The model will change status to training
. This means that our team has begun training and validation of your model, and you will receive a notification from us once the model is ready for testing. This process may take several days before an initial model is produced, depending on the complexity and novelty of your requested model. For example, if your model contains data that we haven't encountered before (new characters, data types, document types etc.) we may need to add extra attention to ensure that the final product is satisfactory.

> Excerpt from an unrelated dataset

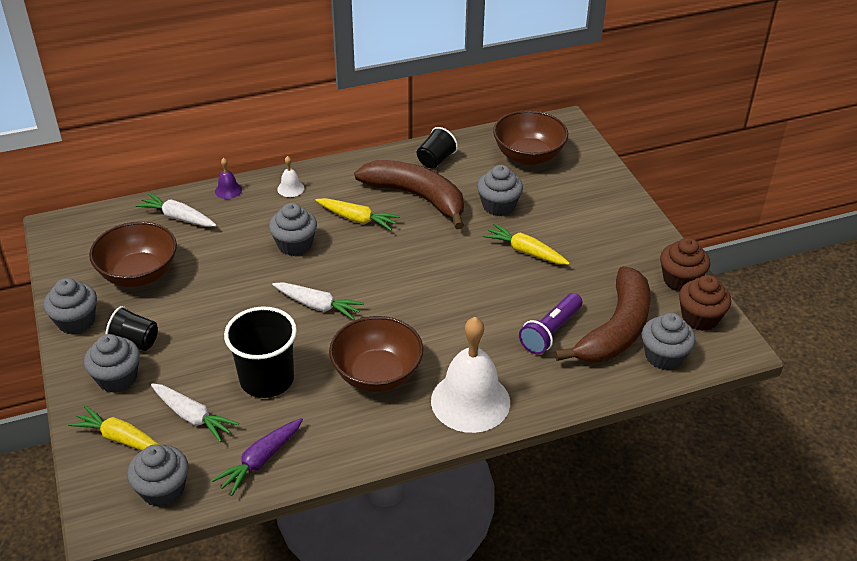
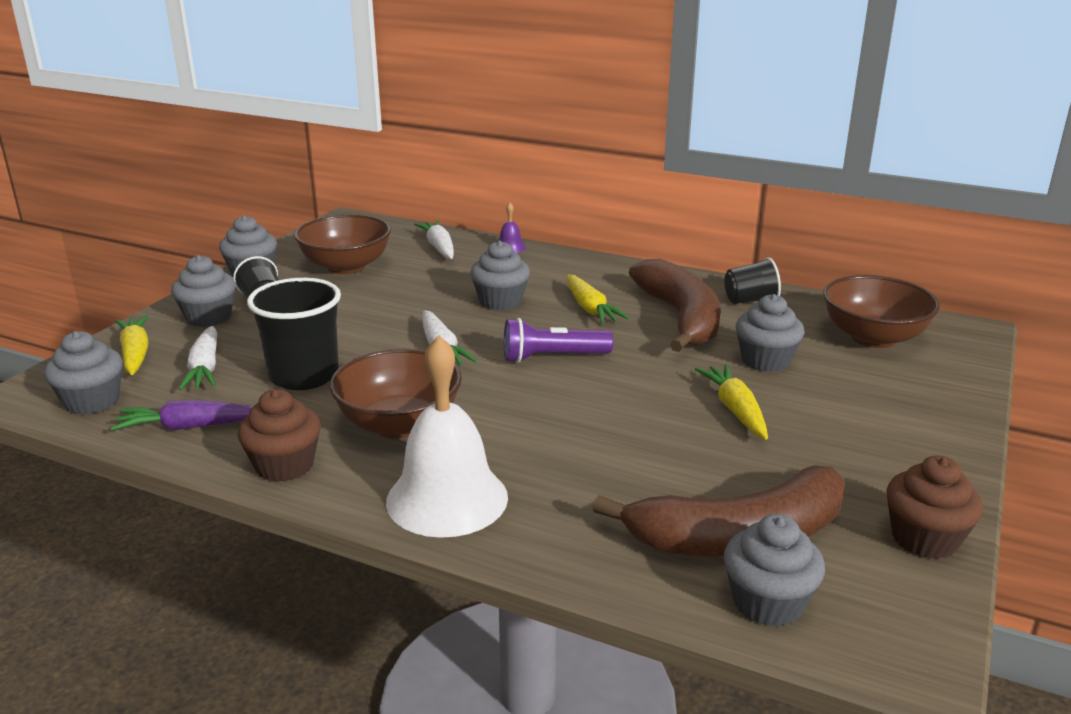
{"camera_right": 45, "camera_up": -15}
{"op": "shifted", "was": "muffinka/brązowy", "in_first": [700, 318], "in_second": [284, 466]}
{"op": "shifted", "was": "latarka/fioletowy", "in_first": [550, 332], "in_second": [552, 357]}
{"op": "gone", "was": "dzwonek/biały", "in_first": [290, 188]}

Once your model's training is complete, it will change status to active
. It is now ready to make Predictions and you may test it as you see fit before shipping it off to production.
Improving a model
Any program can be improved - and machine learning models are no exception. You may see that every so often, your model makes an incorrect prediction on a certain field - perhaps some fields more often than others. Or the confidence levels of your predictions may seem a little low, especially as time goes by and the current data being fed to your model drifts from the data that the model was trained on.
Often, the key to improving your model is to supply more fresh data (or simply more historical data), or to improve the quality of already existing data. You may want to sample some of your training data to check whether the ground truth attached to the documents match the data on the documents, or check for more historical data in your source systems.
In any case, new and improved data should be uploaded and added to new dataset(s), which again is added to a new data bundle that will be used to request training. We will then initiate a new training session with more and/or better data, and you should expect further improvement on your existing model.